Native function Purpose
tep_create, tep_destroy Allocate and free native model state.
tep_reset Initialize the modified TEP model with optional initial state, seed, and measurement/noise flag.
tep_set_inputs Set 12 manipulated variables and 28 disturbance activations.
tep_derivatives Evaluate the 50-state derivative vector.
tep_outputs Evaluate standard measurements and monitor arrays.
tep_shutdown_code, tep_shutdown_message Read process shutdown status.
tep_model_size, tep_get_model_bytes, tep_set_model_bytes Snapshot and restore native model memory.

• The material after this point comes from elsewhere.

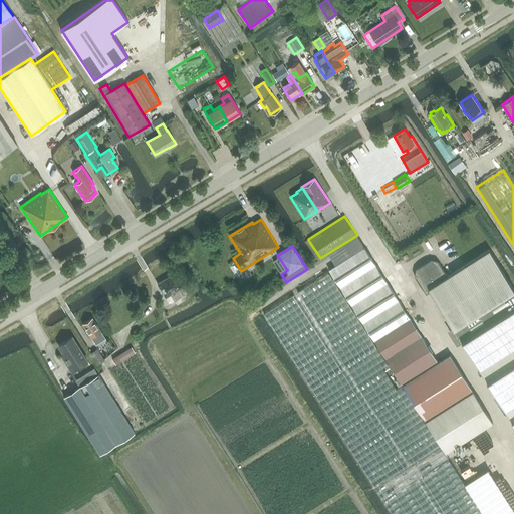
[(364,247),(328,269),(330,272),(374,341),(411,319),(364,247)]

The C layer remains responsible for derivatives, outputs, internal model state, and shutdown status. The Python layer is responsible for names, metadata, trajectory formats, interaction semantics, and experiment records.

Advance Result

Every successful advance call returns an AdvanceResult. It is the typed contract between the core simulator and its adapters.

Field Meaning
time, time_end End time of the interval in hours. time is a compatibility alias.
time_start, control_interval Start time and length of the control interval.
state 50-element state vector at time_end.
measurements 41 standard TEP measurements.
additional_measurements 32 additional modified-TEP outputs.
disturbance_monitors 21 noise-free disturbance monitor outputs.
process_monitors 62 process monitor outputs.
concentration_monitors 96 component concentration monitor outputs.
requested_action, implemented_action Raw requested action and clipped action applied to the process.
disturbances 28-element disturbance vector used for the interval.
constraint_margins Named safety margins.
events, shutdown_status Structured process events and shutdown status.
solver_stats Integration method, success flag, message, and evaluation counts.
objective_terms Cost-related monitor terms exposed by the process core.